EXERCISE DESCRIPTION
A word-for-word copy of the records below is needed, without the images.

----- RECORDS FOR THIS EXERCISE

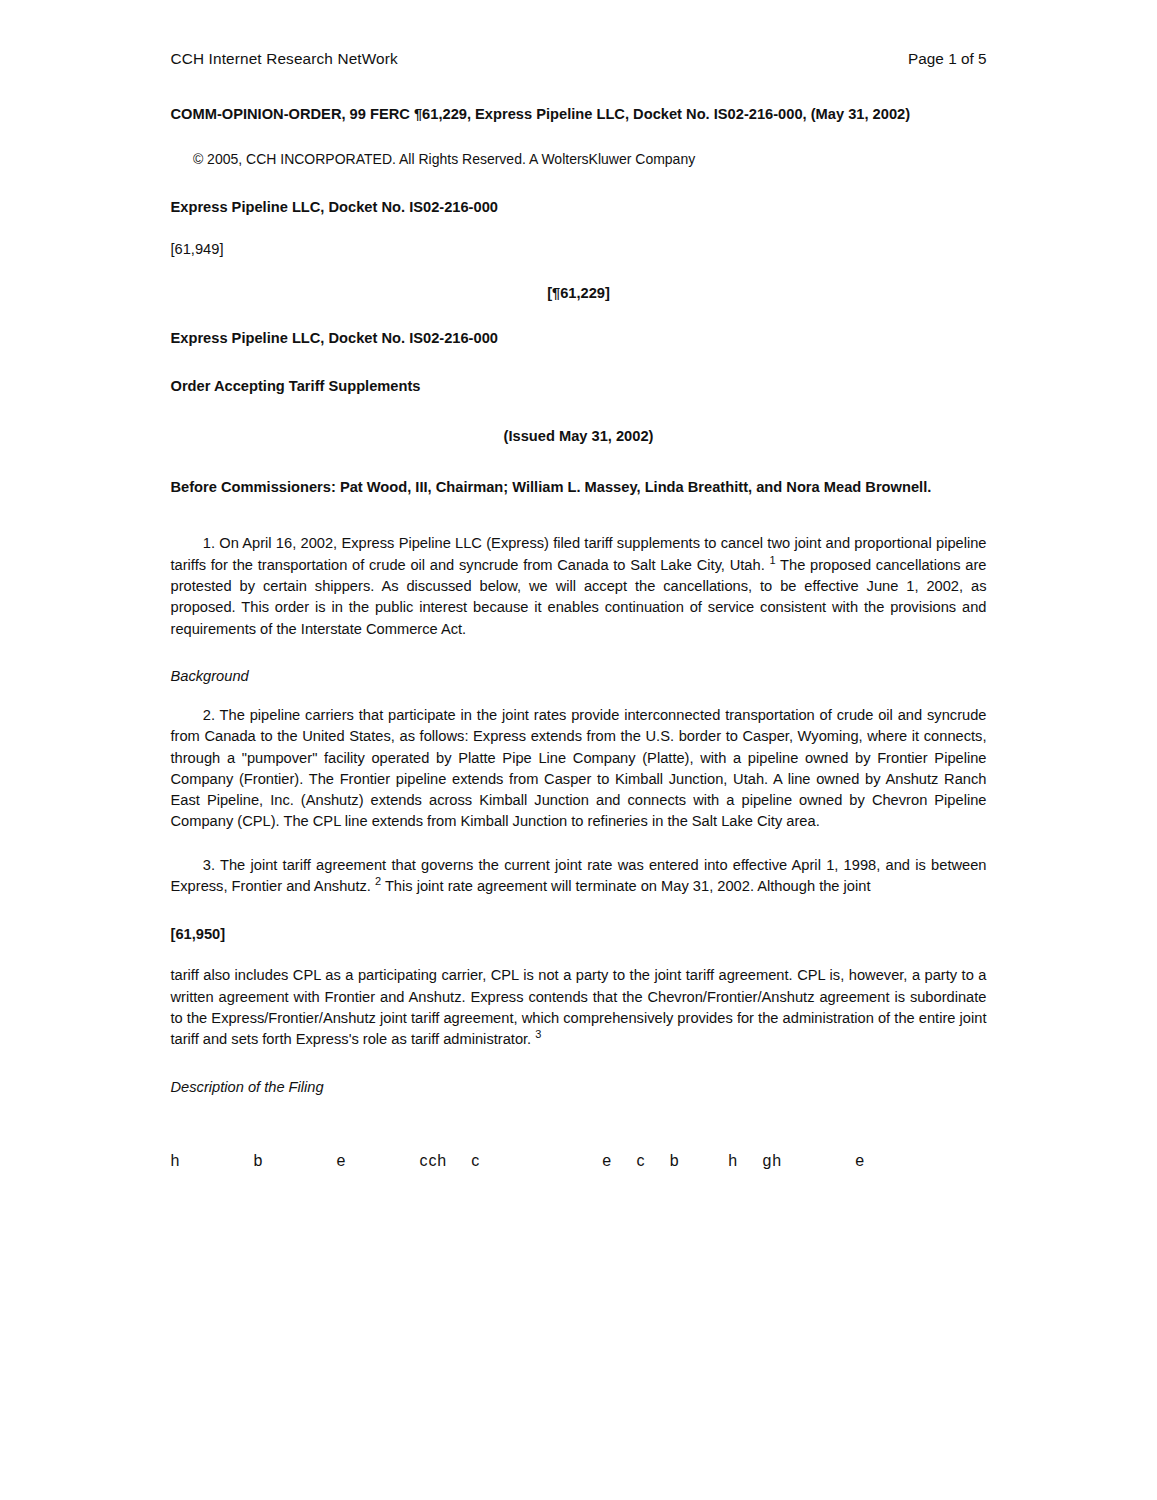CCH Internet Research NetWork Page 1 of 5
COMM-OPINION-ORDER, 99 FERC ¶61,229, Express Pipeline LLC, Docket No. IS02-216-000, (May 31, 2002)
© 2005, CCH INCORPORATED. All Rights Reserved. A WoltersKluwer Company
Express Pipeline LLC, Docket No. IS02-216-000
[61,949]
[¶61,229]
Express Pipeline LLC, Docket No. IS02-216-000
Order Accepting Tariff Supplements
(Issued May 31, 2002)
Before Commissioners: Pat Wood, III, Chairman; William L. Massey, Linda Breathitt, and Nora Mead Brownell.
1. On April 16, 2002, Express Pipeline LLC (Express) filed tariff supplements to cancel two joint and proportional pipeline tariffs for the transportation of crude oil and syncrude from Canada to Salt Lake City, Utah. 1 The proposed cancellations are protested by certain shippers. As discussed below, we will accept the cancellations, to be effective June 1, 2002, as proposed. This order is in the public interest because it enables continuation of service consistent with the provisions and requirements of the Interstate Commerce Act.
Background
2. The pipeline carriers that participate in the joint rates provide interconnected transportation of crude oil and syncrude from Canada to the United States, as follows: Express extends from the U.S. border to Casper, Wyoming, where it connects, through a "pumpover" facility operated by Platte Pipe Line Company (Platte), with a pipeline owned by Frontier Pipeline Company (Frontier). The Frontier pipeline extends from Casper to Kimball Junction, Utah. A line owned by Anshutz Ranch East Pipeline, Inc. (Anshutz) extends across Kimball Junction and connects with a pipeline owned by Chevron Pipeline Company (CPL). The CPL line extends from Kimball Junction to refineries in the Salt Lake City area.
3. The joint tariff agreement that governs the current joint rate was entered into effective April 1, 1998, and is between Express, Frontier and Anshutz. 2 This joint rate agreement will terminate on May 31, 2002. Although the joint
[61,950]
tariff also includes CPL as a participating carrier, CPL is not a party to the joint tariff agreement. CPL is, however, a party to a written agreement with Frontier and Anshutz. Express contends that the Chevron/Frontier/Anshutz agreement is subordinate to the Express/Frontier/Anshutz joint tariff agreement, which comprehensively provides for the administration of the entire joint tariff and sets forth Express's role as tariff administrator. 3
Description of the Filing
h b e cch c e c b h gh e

----------

WRITTEN ANSWER
CCH Internet Research NetWork Page 1 of 5
COMM-OPINION-ORDER, 99 FERC ¶61,229, Express Pipeline LLC, Docket No. IS02-216-000, (May 31, 2002)
© 2005, CCH INCORPORATED. All Rights Reserved. A WoltersKluwer Company
Express Pipeline LLC, Docket No. IS02-216-000
[61,949]
[¶61,229]
Express Pipeline LLC, Docket No. IS02-216-000
Order Accepting Tariff Supplements
(Issued May 31, 2002)
Before Commissioners: Pat Wood, III, Chairman; William L. Massey, Linda Breathitt, and Nora Mead Brownell.
1. On April 16, 2002, Express Pipeline LLC (Express) filed tariff supplements to cancel two joint and proportional pipeline tariffs for the transportation of crude oil and syncrude from Canada to Salt Lake City, Utah. 1 The proposed cancellations are protested by certain shippers. As discussed below, we will accept the cancellations, to be effective June 1, 2002, as proposed. This order is in the public interest because it enables continuation of service consistent with the provisions and requirements of the Interstate Commerce Act.
Background
2. The pipeline carriers that participate in the joint rates provide interconnected transportation of crude oil and syncrude from Canada to the United States, as follows: Express extends from the U.S. border to Casper, Wyoming, where it connects, through a "pumpover" facility operated by Platte Pipe Line Company (Platte), with a pipeline owned by Frontier Pipeline Company (Frontier). The Frontier pipeline extends from Casper to Kimball Junction, Utah. A line owned by Anshutz Ranch East Pipeline, Inc. (Anshutz) extends across Kimball Junction and connects with a pipeline owned by Chevron Pipeline Company (CPL). The CPL line extends from Kimball Junction to refineries in the Salt Lake City area.
3. The joint tariff agreement that governs the current joint rate was entered into effective April 1, 1998, and is between Express, Frontier and Anshutz. 2 This joint rate agreement will terminate on May 31, 2002. Although the joint
[61,950]
tariff also includes CPL as a participating carrier, CPL is not a party to the joint tariff agreement. CPL is, however, a party to a written agreement with Frontier and Anshutz. Express contends that the Chevron/Frontier/Anshutz agreement is subordinate to the Express/Frontier/Anshutz joint tariff agreement, which comprehensively provides for the administration of the entire joint tariff and sets forth Express's role as tariff administrator. 3
Description of the Filing
h b e cch c e c b h gh e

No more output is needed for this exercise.